[Battlemesh] FCC Contacts about Wifi Regulations

Jonathan Morton chromatix99 at gmail.com
Fri Aug 5 06:12:05 UTC 2016


> We need to be able to have Mesh Extenders imported into practically any country at short notice, e.g., if we succeed in having the Red Cross/Crescent movement adopt them.  
> 
> Where it gets complicated is if we have the <insert random small pacific, african, european, south american, middle-eastern or other country here> regulator and customs people want a rapid assurance that the devices cannot be operated except on some band (which they might authorise for us at short notice to meet a humanitarian need). 

“Complicated” isn’t the word.  “Fundamentally incompatible requirements” is.

On the one hand, you need to be able to “rapidly reconfigure” your hardware for a different frequency band, at short notice, from generic stock, and without making actual hardware changes.

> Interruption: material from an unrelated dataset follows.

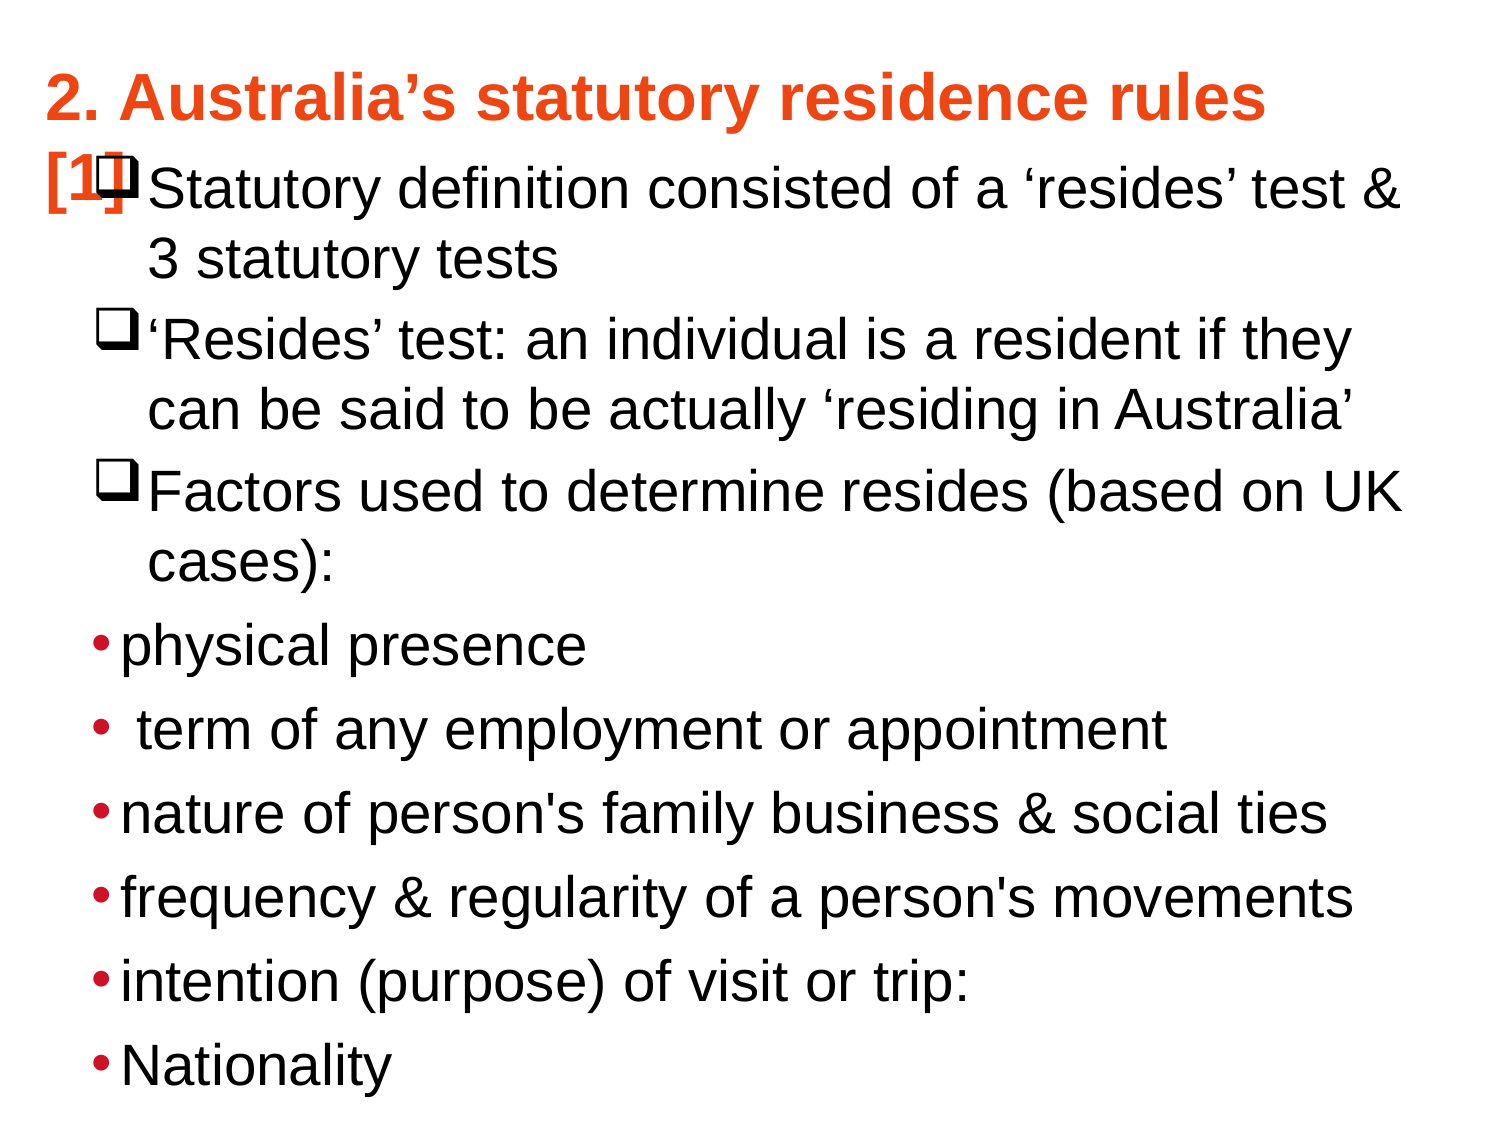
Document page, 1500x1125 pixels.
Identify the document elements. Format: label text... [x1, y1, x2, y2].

list Statutory definition consisted of a ‘resides’ test & 3 statutory tests ‘Resides’ test: an individual is a resident if they can be said to be actually ‘residing in Australia’ Factors used to determine resides (based on UK cases): physical presence term of any employment or appointment nature of person's family business & social ties frequency & regularity of a person's movements intention (purpose) of visit or trip: Nationality [76, 142, 1447, 1059]
text_box 2. Australia’s statutory residence rules [1] [30, 46, 1376, 221]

On the other hand, you anticipate needing to be able to show that the preceding action *cannot* be done to these same devices once deployed in the field.

You have a big problem here.  Something has to give.

As a related problem, consumer-grade APs are already easy to physically transport between Europe, America and Asia.  I’ve literally done that myself on occasion while visiting; I have a habit of bringing a reasonably complete computing environment with me wherever I go.

But my European AP is not FCC-compliant, because it is trivially capable of transmitting on frequencies that are not permitted in the USA (eg. 2.4GHz channels 12 & 13).  What’s more, it cannot be made FCC-compliant, even temporarily, because the firmware is locked down so that I can only select from European regulatory domains.  I suspect there’s a jumper somewhere enforcing this.

I think the correct solution is as follows:

1: Allow software-level reconfiguration of the radios.  Make it as easy as possible to select the correct regulatory domain, using geolocation if practical.  Before selling/deploying hardware, set it up correctly for its intended region, or for a failsafe composite region which is compliant in all of the most common domains.

2: Make the end-user liable for the emissions of his hardware, if he has explicitly set an incorrect regulatory domain or made hardware modifications (eg. to increase its power output).  Place a prominent notice, as Juliusz suggested, informing the end-user of this responsibility.

This solves both problems: freedom and flexibility is retained, and the FCC still has a way to enforce the regulations (with boots on the ground).